All that said, many of Reagan's policies were terribly misguided and have had disastrous long-term consequences. His reduction in marginal tax rates did not bring in more revenue than would otherwise have come to the Treasury, but locked in place a tax-cut orthodoxy that would do so much damage in the coming decades. His lack of antitrust enforcement allowed the rise of industry consolidation and anti-competitive mergers. Reagan's embrace of deregulation set the stage for the catastrophic deregulation and regulatory capture of the Clinton and Bush years. U.S. manufacturing reached its employment zenith in 1979, and although American industry went through a needed re-engineering in the 1980s, the unchecked rise of a financialized economy, merger mania and bad trade deals began then, too, ultimately undoing much of the good the revival first engendered. The list is a long one. The only former head of an AFL-CIO union to become president gave the green-light to union busting not seen since the 1880s, and with it, the decline of the middle class.

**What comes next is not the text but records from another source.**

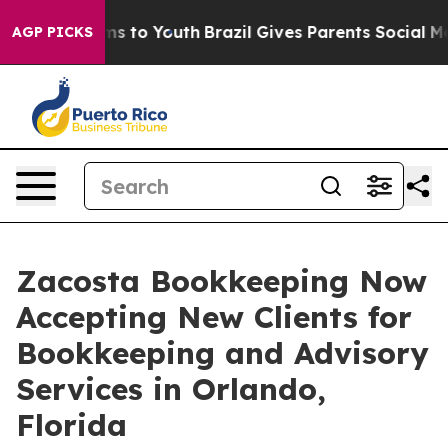
te Harms to Youth
Brazil Gives Parents Social Media Co
AGP PICKS
Zacosta Bookkeeping Now
Accepting New Clients for
Bookkeeping and Advisory
Services in Orlando,
Florida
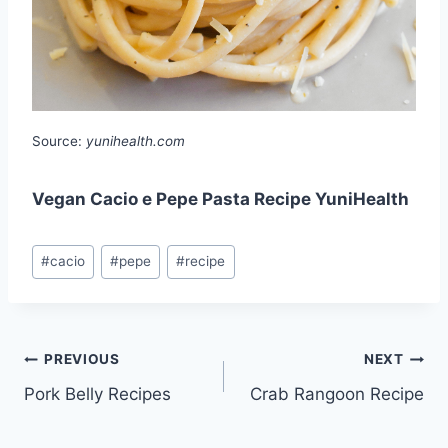
Source:
yunihealth.com
Vegan Cacio e Pepe Pasta Recipe YuniHealth
Post
#
cacio
#
pepe
#
recipe
Tags:
Post
PREVIOUS
NEXT
Pork Belly Recipes
Crab Rangoon Recipe
navigation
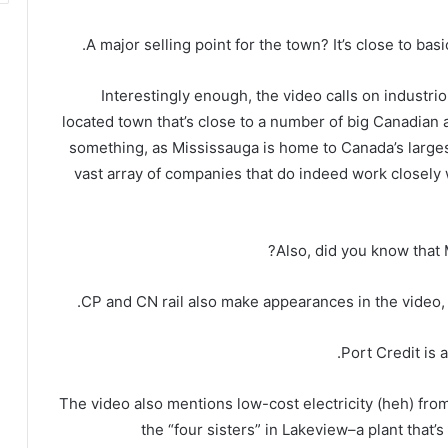
A major selling point for the town? It’s close to basi
Interestingly enough, the video calls on industriou
located town that’s close to a number of big Canadian a
something, as Mississauga is home to Canada’s larges
vast array of companies that do indeed work closely 
Also, did you know that
CP and CN rail also make appearances in the video, 
Port Credit is 
The video also mentions low-cost electricity (heh) fro
the “four sisters” in Lakeview–a plant tha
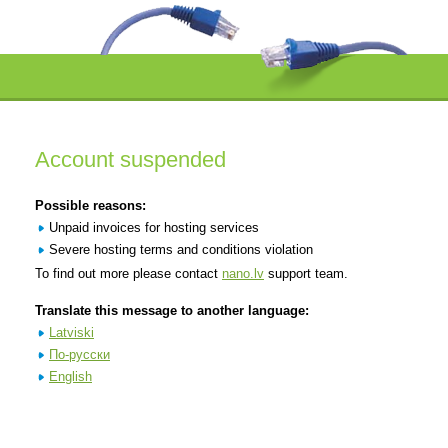
Account suspended
Possible reasons:
Unpaid invoices for hosting services
Severe hosting terms and conditions violation
To find out more please contact
nano.lv
support team.
Translate this message to another language:
Latviski
По-русски
English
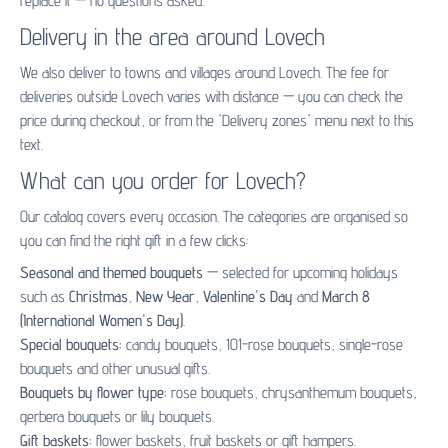
replace it — no questions asked.
Delivery in the area around Lovech
We also deliver to towns and villages around Lovech. The fee for
deliveries outside Lovech varies with distance — you can check the
price during checkout, or from the 'Delivery zones' menu next to this
text.
What can you order for Lovech?
Our catalog covers every occasion. The categories are organised so
you can find the right gift in a few clicks:
Seasonal and themed bouquets
— selected for upcoming holidays
such as
Christmas
,
New Year
,
Valentine's Day
and
March 8
(International Women's Day)
.
Special bouquets:
candy bouquets
,
101-rose bouquets
,
single-rose
bouquets
and other unusual gifts.
Bouquets by flower type:
rose bouquets
,
chrysanthemum bouquets
,
gerbera bouquets
or
lily bouquets
.
Gift baskets:
flower baskets
,
fruit baskets
or
gift hampers
.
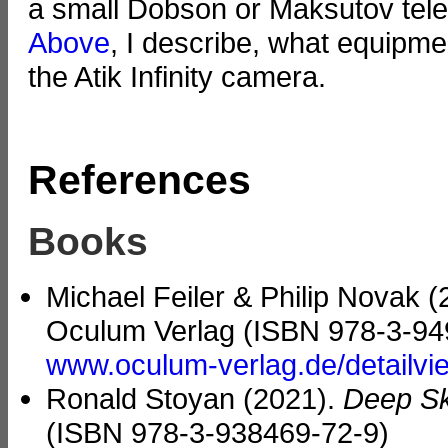
a small Dobson or Maksutov telesc
Above
, I describe, what equipme
the Atik Infinity camera.
References
Books
Michael Feiler & Philip Novak 
Oculum Verlag (ISBN 978-3-94
www.oculum-verlag.de/detailv
Ronald Stoyan (2021).
Deep Sk
(ISBN 978-3-938469-72-9)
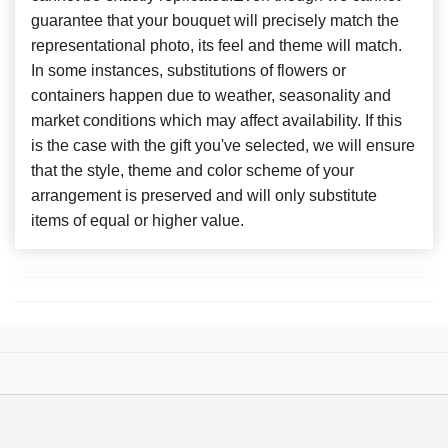
guarantee that your bouquet will precisely match the
representational photo, its feel and theme will match.
In some instances, substitutions of flowers or
containers happen due to weather, seasonality and
market conditions which may affect availability. If this
is the case with the gift you've selected, we will ensure
that the style, theme and color scheme of your
arrangement is preserved and will only substitute
items of equal or higher value.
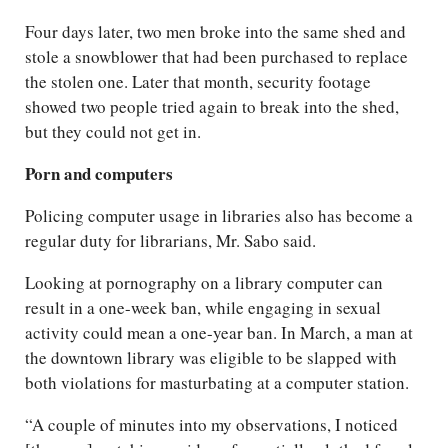
Four days later, two men broke into the same shed and
stole a snowblower that had been purchased to replace
the stolen one. Later that month, security footage
showed two people tried again to break into the shed,
but they could not get in.
Porn and computers
Policing computer usage in libraries also has become a
regular duty for librarians, Mr. Sabo said.
Looking at pornography on a library computer can
result in a one-week ban, while engaging in sexual
activity could mean a one-year ban. In March, a man at
the downtown library was eligible to be slapped with
both violations for masturbating at a computer station.
“A couple of minutes into my observations, I noticed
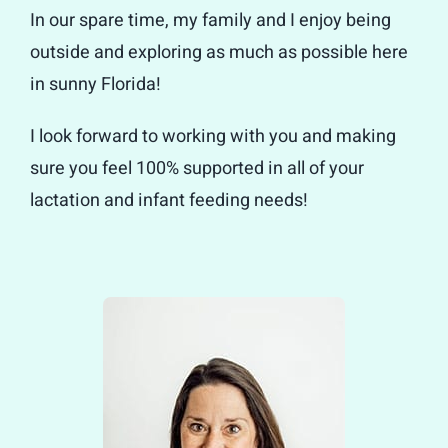
In our spare time, my family and I enjoy being
outside and exploring as much as possible here
in sunny Florida!
I look forward to working with you and making
sure you feel 100% supported in all of your
lactation and infant feeding needs!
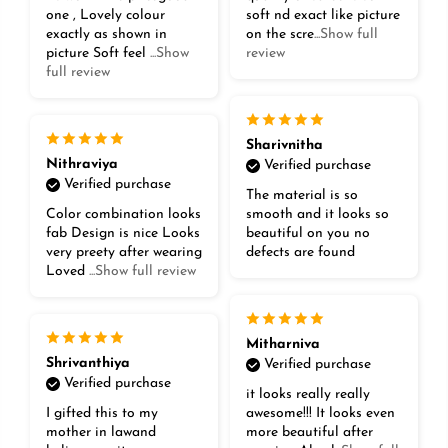
one , Lovely colour
soft nd exact like picture
exactly as shown in
on the scre
...Show full
picture Soft feel
...Show
review
full review
Sharivnitha
Nithraviya
Verified purchase
Verified purchase
The material is so
Color combination looks
smooth and it looks so
fab Design is nice Looks
beautiful on you no
very preety after wearing
defects are found
Loved
...Show full review
Mitharniva
Shrivanthiya
Verified purchase
Verified purchase
it looks really really
I gifted this to my
awesome!!! It looks even
mother in lawand
more beautiful after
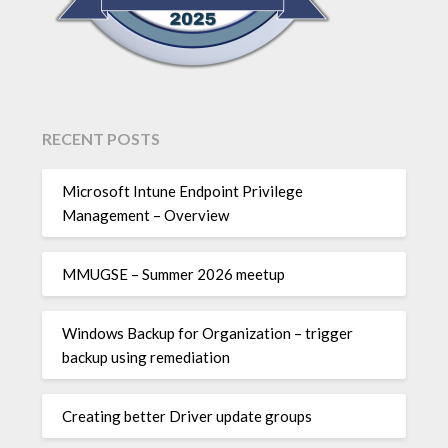
RECENT POSTS
Microsoft Intune Endpoint Privilege
Management – Overview
MMUGSE – Summer 2026 meetup
Windows Backup for Organization – trigger
backup using remediation
Creating better Driver update groups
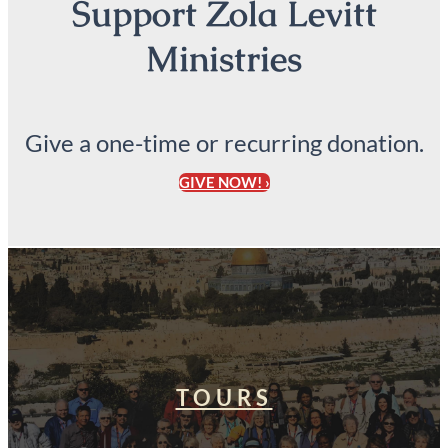
Support Zola Levitt
Ministries
Give a one-time or recurring donation.
GIVE NOW! ›
TOURS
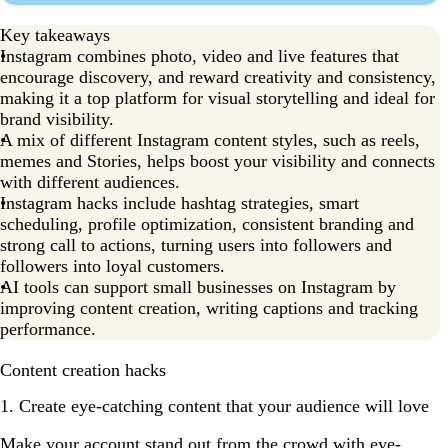
Key takeaways
Instagram combines photo, video and live features that
encourage discovery, and reward creativity and consistency,
making it a top platform for visual storytelling and ideal for
brand visibility.
A mix of different Instagram content styles, such as reels,
memes and Stories, helps boost your visibility and connects
with different audiences.
Instagram hacks include hashtag strategies, smart
scheduling, profile optimization, consistent branding and
strong call to actions, turning users into followers and
followers into loyal customers.
AI tools can support small businesses on Instagram by
improving content creation, writing captions and tracking
performance.
Content creation hacks
1. Create eye-catching content that your audience will love
Make your account stand out from the crowd with eye-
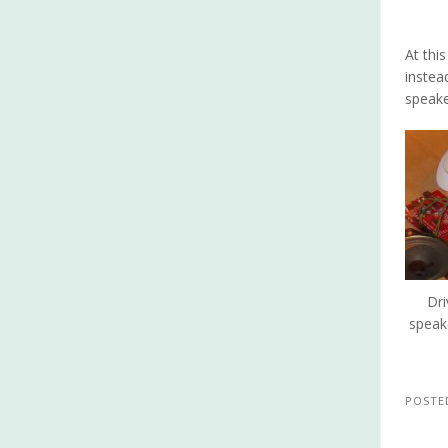
At thi
instea
speake
Dri
speak
POSTE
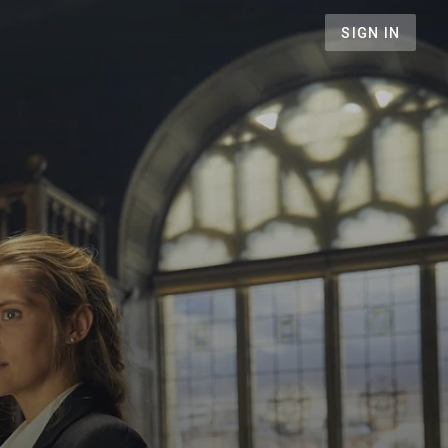
SIGN IN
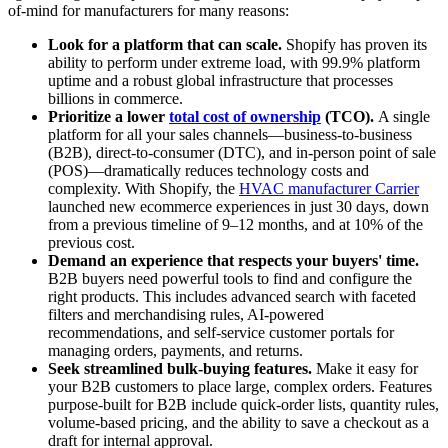
of-mind for manufacturers for many reasons:
Look for a platform that can scale.
Shopify has proven its
ability to perform under extreme load, with 99.9% platform
uptime and a robust global infrastructure that processes
billions in commerce.
Prioritize a lower
total cost of ownership
(TCO).
A single
platform for all your sales channels—business-to-business
(B2B), direct-to-consumer (DTC), and in-person point of sale
(POS)—dramatically reduces technology costs and
complexity. With Shopify, the
HVAC manufacturer Carrier
launched new ecommerce experiences in just 30 days, down
from a previous timeline of 9–12 months, and at 10% of the
previous cost.
Demand an experience that respects your buyers' time.
B2B buyers need powerful tools to find and configure the
right products. This includes advanced search with faceted
filters and merchandising rules, AI-powered
recommendations, and self-service customer portals for
managing orders, payments, and returns.
Seek streamlined bulk-buying features.
Make it easy for
your B2B customers to place large, complex orders. Features
purpose-built for B2B include quick-order lists, quantity rules,
volume-based pricing, and the ability to save a checkout as a
draft for internal approval.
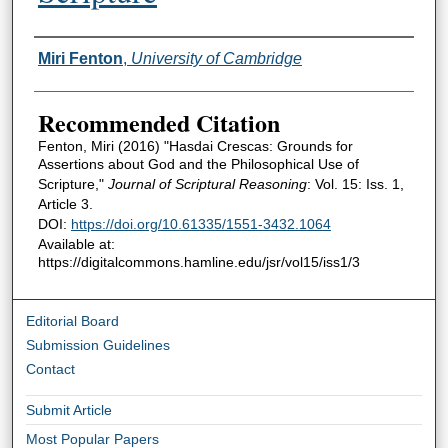
Authors
Miri Fenton
,
University of Cambridge
Recommended Citation
Fenton, Miri (2016) "Hasdai Crescas: Grounds for
Assertions about God and the Philosophical Use of
Scripture,"
Journal of Scriptural Reasoning
: Vol. 15: Iss. 1,
Article 3.
DOI:
https://doi.org/10.61335/1551-3432.1064
Available at:
https://digitalcommons.hamline.edu/jsr/vol15/iss1/3
Editorial Board
Submission Guidelines
Contact
Submit Article
Most Popular Papers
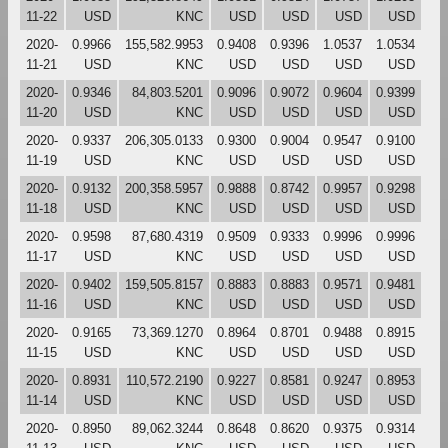
11-22
USD
KNC
USD
USD
USD
USD
2020-
0.9966
155,582.9953
0.9408
0.9396
1.0537
1.0534
11-21
USD
KNC
USD
USD
USD
USD
2020-
0.9346
84,803.5201
0.9096
0.9072
0.9604
0.9399
11-20
USD
KNC
USD
USD
USD
USD
2020-
0.9337
206,305.0133
0.9300
0.9004
0.9547
0.9100
11-19
USD
KNC
USD
USD
USD
USD
2020-
0.9132
200,358.5957
0.9888
0.8742
0.9957
0.9298
11-18
USD
KNC
USD
USD
USD
USD
2020-
0.9598
87,680.4319
0.9509
0.9333
0.9996
0.9996
11-17
USD
KNC
USD
USD
USD
USD
2020-
0.9402
159,505.8157
0.8883
0.8883
0.9571
0.9481
11-16
USD
KNC
USD
USD
USD
USD
2020-
0.9165
73,369.1270
0.8964
0.8701
0.9488
0.8915
11-15
USD
KNC
USD
USD
USD
USD
2020-
0.8931
110,572.2190
0.9227
0.8581
0.9247
0.8953
11-14
USD
KNC
USD
USD
USD
USD
2020-
0.8950
89,062.3244
0.8648
0.8620
0.9375
0.9314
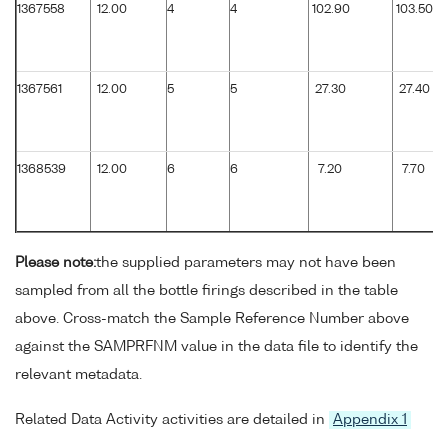
1367558
12.00
4
4
102.90
103.50
1367561
12.00
5
5
27.30
27.40
1368539
12.00
6
6
7.20
7.70
Please note:
the supplied parameters may not have been
sampled from all the bottle firings described in the table
above. Cross-match the Sample Reference Number above
against the SAMPRFNM value in the data file to identify the
relevant metadata.
Related Data Activity activities are detailed in
Appendix 1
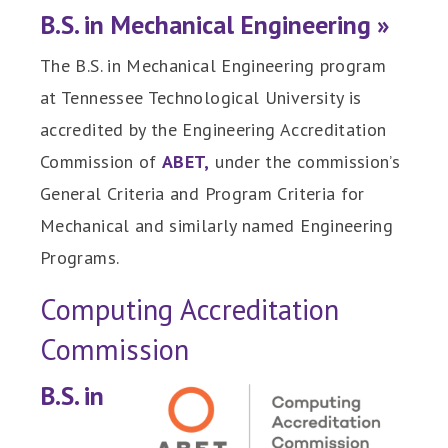
B.S. in Mechanical Engineering »
The B.S. in Mechanical Engineering program
at Tennessee Technological University is
accredited by the Engineering Accreditation
Commission of
ABET,
under the commission’s
General Criteria and Program Criteria for
Mechanical and similarly named Engineering
Programs.
Computing Accreditation
Commission
B.S. in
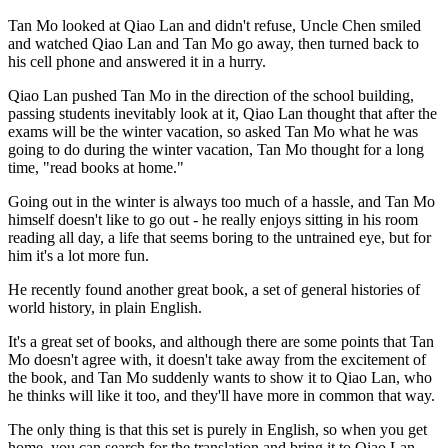
Tan Mo looked at Qiao Lan and didn't refuse, Uncle Chen smiled
and watched Qiao Lan and Tan Mo go away, then turned back to
his cell phone and answered it in a hurry.
Qiao Lan pushed Tan Mo in the direction of the school building,
passing students inevitably look at it, Qiao Lan thought that after the
exams will be the winter vacation, so asked Tan Mo what he was
going to do during the winter vacation, Tan Mo thought for a long
time, "read books at home."
Going out in the winter is always too much of a hassle, and Tan Mo
himself doesn't like to go out - he really enjoys sitting in his room
reading all day, a life that seems boring to the untrained eye, but for
him it's a lot more fun.
He recently found another great book, a set of general histories of
world history, in plain English.
It's a great set of books, and although there are some points that Tan
Mo doesn't agree with, it doesn't take away from the excitement of
the book, and Tan Mo suddenly wants to show it to Qiao Lan, who
he thinks will like it too, and they'll have more in common that way.
The only thing is that this set is purely in English, so when you get
home, you can search for the translation and bring it to Qiao Lan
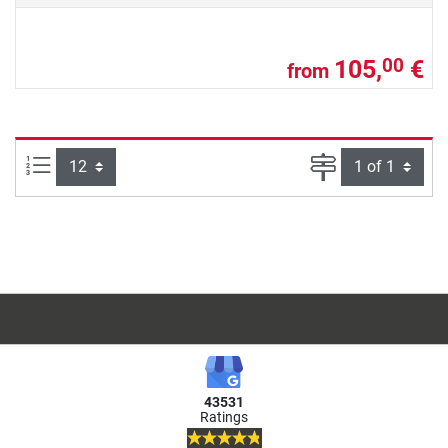
105,
€
00
from
Items per page:
Page
43531
Ratings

Reagan legitimized right-wing extremism that now has taken over the Republican Party, a party that would never nominate Ronald Reagan even for precinct captain. The tragic irony is that Reagan really believed in the conservative, free-enterprise, small-town values he espoused. Yet his policies did so much to undermine them.
Carter's tragic irony is that he was positioned to speak frankly to the American people about a high-cost energy future, over-reach and sustainability — but he lacked the rhetorical and political gifts to do so. Nor did he do enough big, practical things, such as rebuilding the American passenger train network, that might have altered our present hurdle into calamity. Carter's greatest failure was the ability to revive American liberalism and show how it could work for average people, an enterprise perhaps beyond the capabilities of any individual but he could have tried.
One instructive note concerning Carter was his single term. One-term presidencies can be helpful things. The second terms of Reagan, Clinton and certainly George W. Bush were bad for the country.
Looking at the two, however, one sees interesting continuity. The biggest is the capture of the government by the military-industrial complex, which continued apace under both administrations. With it, as Dwight Eisenhower warned, came the costly adventures that are now helping drag down the country that both Carter and Reagan loved.